- BC Games
COLUMN: Shooter’s act nothing but cowardly
It has been said there is nothing more contagious than a child’s laugh and nothing more angelic than a child sleeping.
Now, thanks to the cowardly act of 20-year-old Adam Lanza, 20 sets of parents in Newtown, Conn., will never again hear their child laugh or gaze with love at their child deep in slumber – safe and sound in their bed.
And now when Dec. 14 rolls around, those parents will not be thinking about Christmas with families, but their lost children who died when Lanza stormed Sandy Hook Elementary School, shooting children, sataff and finally himself.
There are reports Lanza suffered from Asperger’s syndrome – an autism spectrum disorder – and had social and behavioural problems.
Yes, there should have been supports in place to help him, and I don’t pretend to know what was going on inside his head, but nevertheless his actions were cowardly.
No matter the demons tormenting him, there is no justifying taking the lives of 20 children, the adults at the school and his own mother.
Those victims, especially the children, had lives to live. Who was Lanza to decide their time on Earth was over? Who made him God?
If the only way to end his suffering was to take his own life, then so be it.
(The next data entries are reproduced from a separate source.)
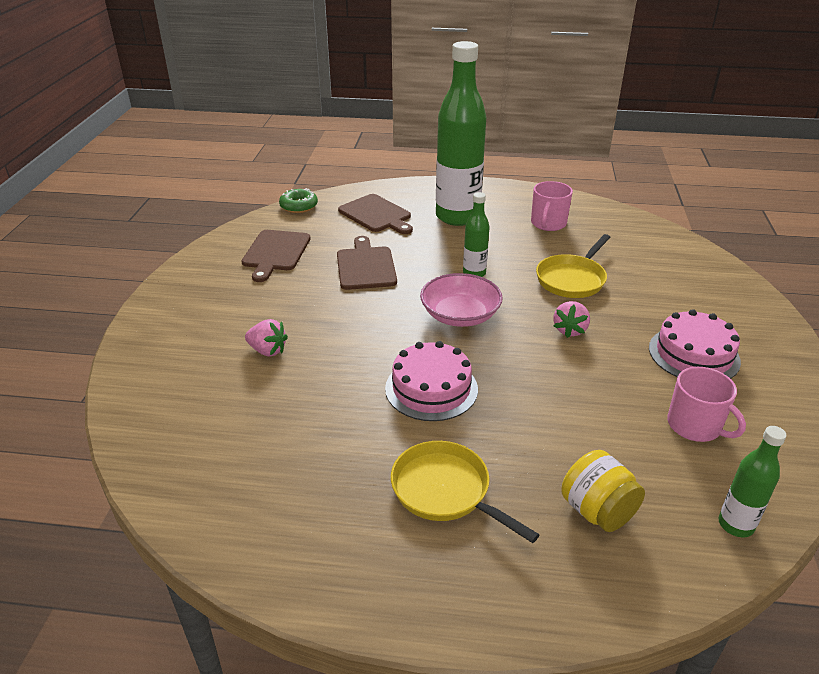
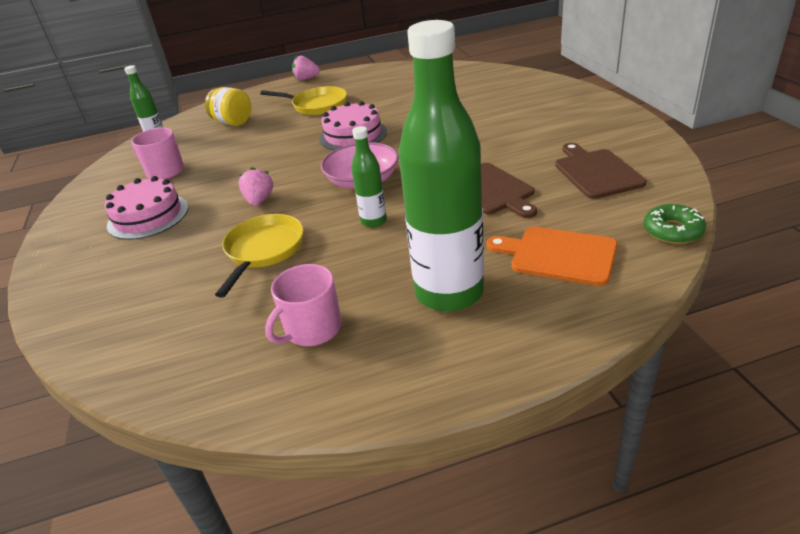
camera: 160 degrees right, 0 degrees up
pink strawberry [245,319,288,357] -> pink strawberry moved to [292,56,320,80]
brown cutting board [338,194,413,234] -> orange cutting board [486,227,617,286]
pink mug [531,181,573,231] -> pink mug turned 135 degrees counterclockwise [265,264,342,346]

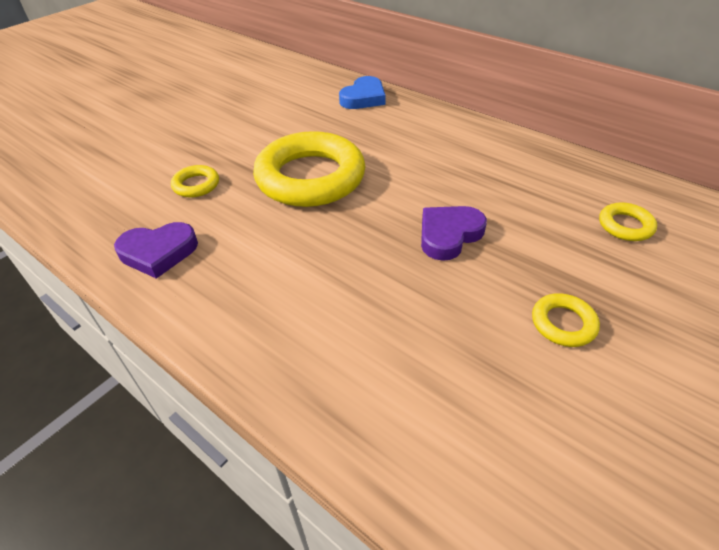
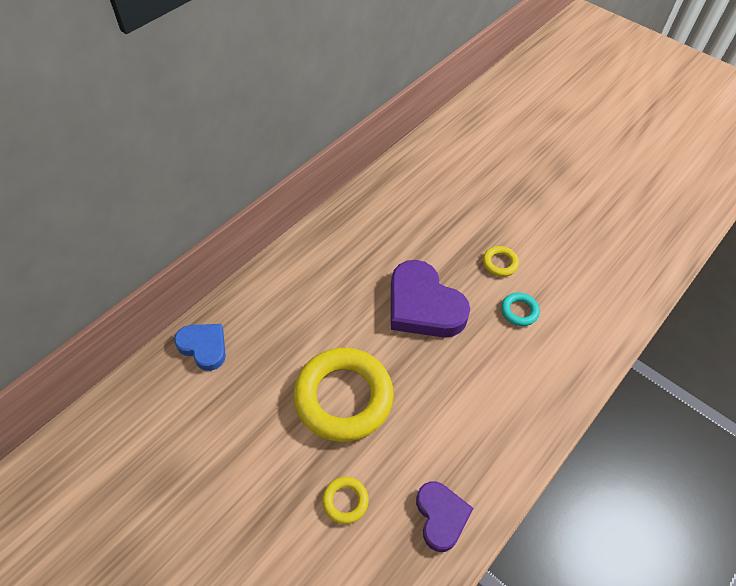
camera: 90 degrees left, 10 degrees up
purple heart [421,206,487,261] -> purple heart [391,260,470,337], size x1.70
yellow ring [599,202,657,241] -> none
none -> turquoise ring [501,293,540,326]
But don’t harm others.
The bigger picture is, of course, not mental health but gun control.
One wonders how much carnage and heartbreak must occur before the U.S. adopts gun laws more like Canada’s.
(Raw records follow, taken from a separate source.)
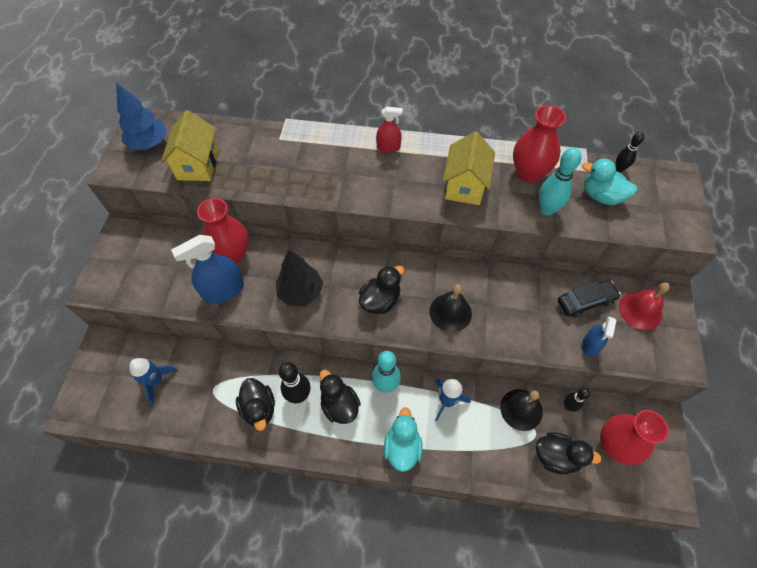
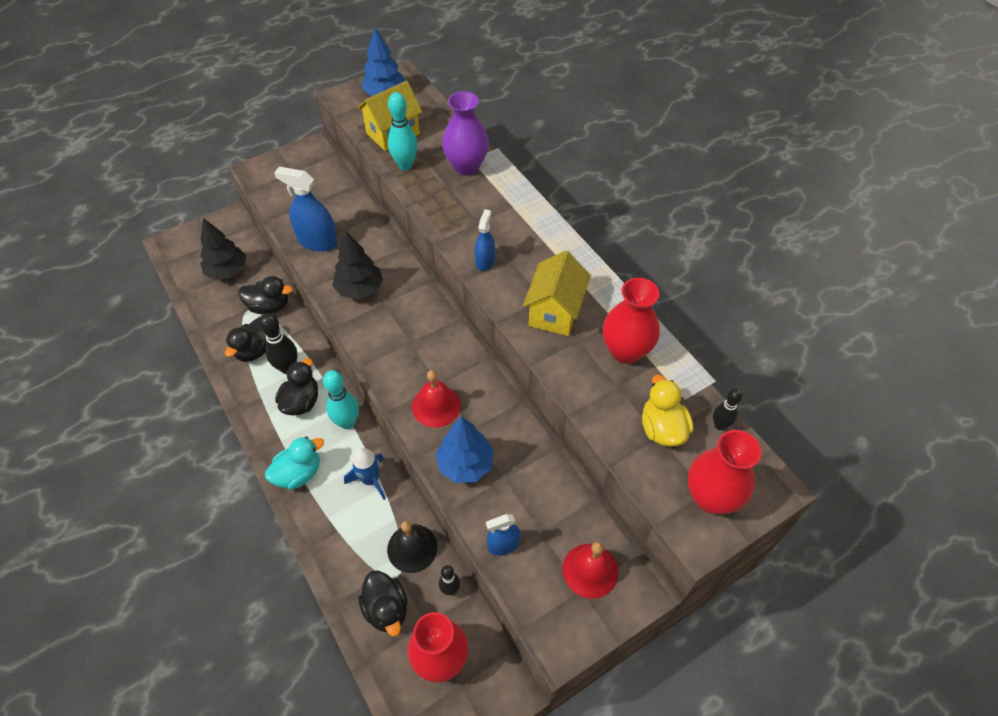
camera: 50 degrees right, 5 degrees down
blue rocket [129,358,178,404] -> black tree [200,218,246,280]
red vase [197,198,249,264] -> red vase moved to [688,430,762,514]
black duck [359,266,405,314] -> black duck moved to [238,276,293,314]
red spray bottle [376,107,403,153] -> none
black bell [430,284,472,332] -> red bell [412,370,461,428]
yellow house [443,131,495,205] -> yellow house turned 45 degrees counterclockwise [523,251,591,336]
turquoise bowling pin [539,147,582,216] -> turquoise bowling pin moved to [388,92,418,170]
black car [558,280,621,318] -> none
turquoise duck [582,159,637,205] -> yellow duck [642,374,693,447]
none -> blue tree [436,417,494,483]
none -> purple vase [442,91,489,176]
none -> blue spray bottle [475,209,495,271]

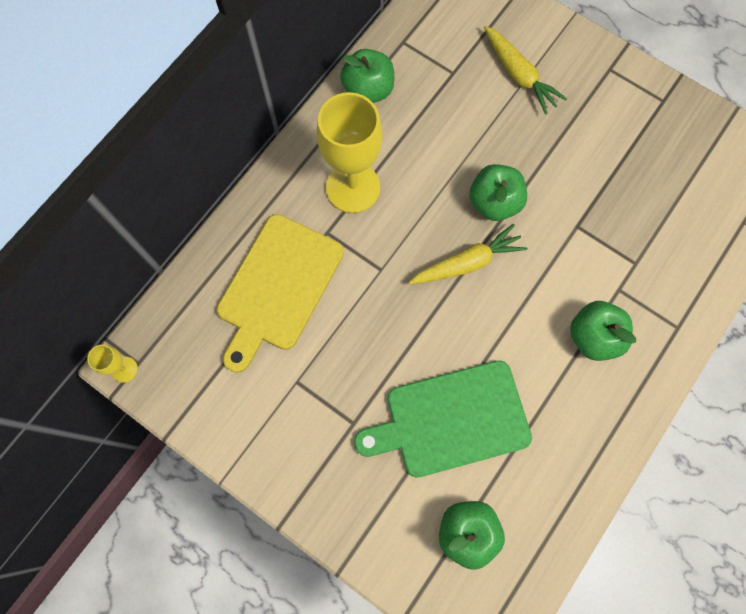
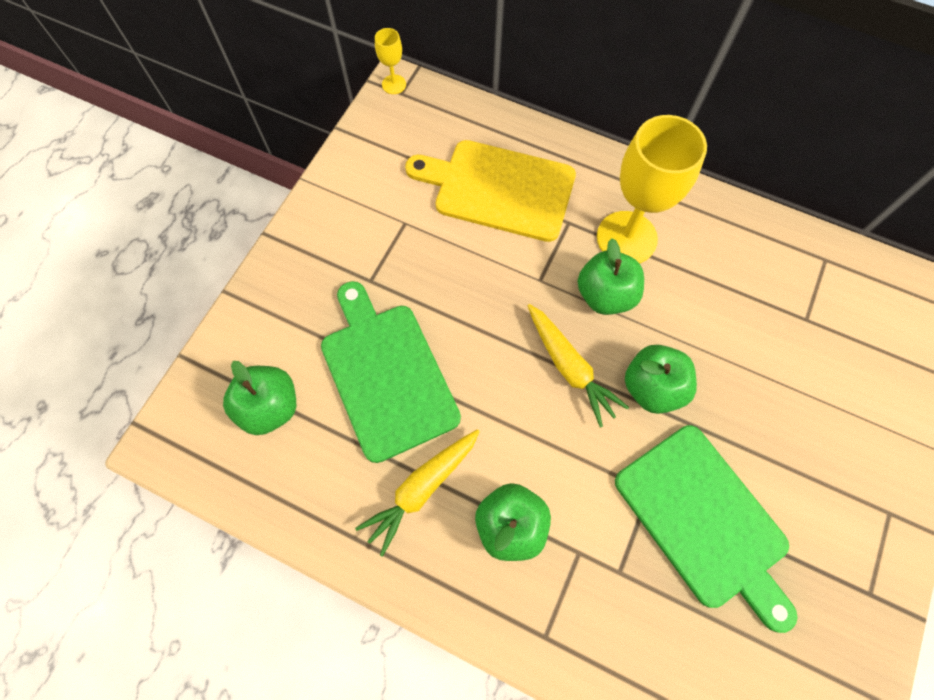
camera: 80 degrees right, 5 degrees down
green apple [340,49,394,103] -> green apple moved to [578,238,644,315]
yellow carrot [484,26,567,114] -> yellow carrot moved to [355,429,480,557]
none -> green cutting board [615,425,798,633]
That’s not to say those laws are perfect and we’re immune to tragedies like the one in Newtown.
Marc Lepine shot and killed 14 women in an engineering classroom at Montreal’s École Polytechnique nearly 23 years to the day of the Newtown killings.
A student was killed and another wounded in the 1999 shooting at W.R. Myers High School in Taber, Alta. and in 2006, one student was killed and 19 wounded when Kimveer Gill began shooting at Dawson College in downtown Montreal.
Cowards – each of them.
But the U.S.’s right to bear arms is a problem that needs fixing.
The Sandy Hook shooting was the U.S.’s second-deadliest school shooting, after Virginia Tech in 2007, where 32 people were killed.
Add the 14 dead following the 1999 Columbine High School shooting in Littleton, Col.; the deaths of the dozen theatregoers watching the new Batman movie this past July; and the six shot and killed at a Sikh temple in August, and you have more than enough evidence that the American gun laws need to be addressed.
A responsible person owning a gun is not the issue. Hunters and those who shoot competitively should be allowed to own weapons – as long as they acquire them through a registered process.
Short of banning all guns, we have to have faith in our system and those who own guns use them responsibly.
But, look at the faces of the children killed in Newtown, look at the news coverage and see what the people of the town are going through in the shooting’s aftermath.
And then tell me there is even one good reason why automatic weapons should be made available to anyone other than armed services personnel or police forces.
The devastation these guns cause – in the hands of the wrong people – has to stop.
This was supposed to be my Christmas column filled with words of hope and peace, not death.
But I guarantee you I will hug each and every one of my family members a little tighter this season, appreciating the good fortune we have and the togetherness we will share.
I will love them like there’s no tomorrow and hope with all my heart there will be.